» **GOAL**
Reproduce every line of the entries below character for character.
----------
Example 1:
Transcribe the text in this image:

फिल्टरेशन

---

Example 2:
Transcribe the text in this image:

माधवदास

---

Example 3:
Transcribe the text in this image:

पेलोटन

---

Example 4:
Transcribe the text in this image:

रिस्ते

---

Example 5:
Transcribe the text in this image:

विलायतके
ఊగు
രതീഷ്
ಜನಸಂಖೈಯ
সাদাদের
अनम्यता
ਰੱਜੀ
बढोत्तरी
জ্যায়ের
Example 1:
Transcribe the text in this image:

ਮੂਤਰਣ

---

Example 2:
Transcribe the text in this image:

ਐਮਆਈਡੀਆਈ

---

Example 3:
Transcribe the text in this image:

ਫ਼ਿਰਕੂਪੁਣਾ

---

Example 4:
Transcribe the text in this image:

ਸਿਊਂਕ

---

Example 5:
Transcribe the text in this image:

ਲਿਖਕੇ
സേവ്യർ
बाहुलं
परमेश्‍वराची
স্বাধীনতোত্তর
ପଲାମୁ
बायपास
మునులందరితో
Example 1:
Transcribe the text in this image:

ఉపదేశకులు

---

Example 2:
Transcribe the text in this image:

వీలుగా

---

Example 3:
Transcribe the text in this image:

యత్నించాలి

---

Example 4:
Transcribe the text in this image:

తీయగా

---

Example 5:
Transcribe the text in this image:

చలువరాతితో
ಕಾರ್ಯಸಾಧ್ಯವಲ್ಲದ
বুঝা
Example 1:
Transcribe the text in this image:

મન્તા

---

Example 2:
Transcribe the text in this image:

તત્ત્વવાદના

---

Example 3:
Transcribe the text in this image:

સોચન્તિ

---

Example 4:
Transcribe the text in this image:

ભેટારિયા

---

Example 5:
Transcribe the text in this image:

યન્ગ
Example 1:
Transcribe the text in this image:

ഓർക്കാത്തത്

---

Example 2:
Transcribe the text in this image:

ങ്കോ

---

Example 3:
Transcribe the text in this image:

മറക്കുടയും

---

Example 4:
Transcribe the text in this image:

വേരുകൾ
----------
» **FINAL ANSWER**
Example 1:
Transcribe the text in this image:

फिल्टरेशन

---

Example 2:
Transcribe the text in this image:

माधवदास

---

Example 3:
Transcribe the text in this image:

पेलोटन

---

Example 4:
Transcribe the text in this image:

रिस्ते

---

Example 5:
Transcribe the text in this image:

विलायतके
ఊగు
രതീഷ്
ಜನಸಂಖೈಯ
সাদাদের
अनम्यता
ਰੱਜੀ
बढोत्तरी
জ্যায়ের
Example 1:
Transcribe the text in this image:

ਮੂਤਰਣ

---

Example 2:
Transcribe the text in this image:

ਐਮਆਈਡੀਆਈ

---

Example 3:
Transcribe the text in this image:

ਫ਼ਿਰਕੂਪੁਣਾ

---

Example 4:
Transcribe the text in this image:

ਸਿਊਂਕ

---

Example 5:
Transcribe the text in this image:

ਲਿਖਕੇ
സേവ്യർ
बाहुलं
परमेश्‍वराची
স্বাধীনতোত্তর
ପଲାମୁ
बायपास
మునులందరితో
Example 1:
Transcribe the text in this image:

ఉపదేశకులు

---

Example 2:
Transcribe the text in this image:

వీలుగా

---

Example 3:
Transcribe the text in this image:

యత్నించాలి

---

Example 4:
Transcribe the text in this image:

తీయగా

---

Example 5:
Transcribe the text in this image:

చలువరాతితో
ಕಾರ್ಯಸಾಧ್ಯವಲ್ಲದ
বুঝা
Example 1:
Transcribe the text in this image:

મન્તા

---

Example 2:
Transcribe the text in this image:

તત્ત્વવાદના

---

Example 3:
Transcribe the text in this image:

સોચન્તિ

---

Example 4:
Transcribe the text in this image:

ભેટારિયા

---

Example 5:
Transcribe the text in this image:

યન્ગ
Example 1:
Transcribe the text in this image:

ഓർക്കാത്തത്

---

Example 2:
Transcribe the text in this image:

ങ്കോ

---

Example 3:
Transcribe the text in this image:

മറക്കുടയും

---

Example 4:
Transcribe the text in this image:

വേരുകൾ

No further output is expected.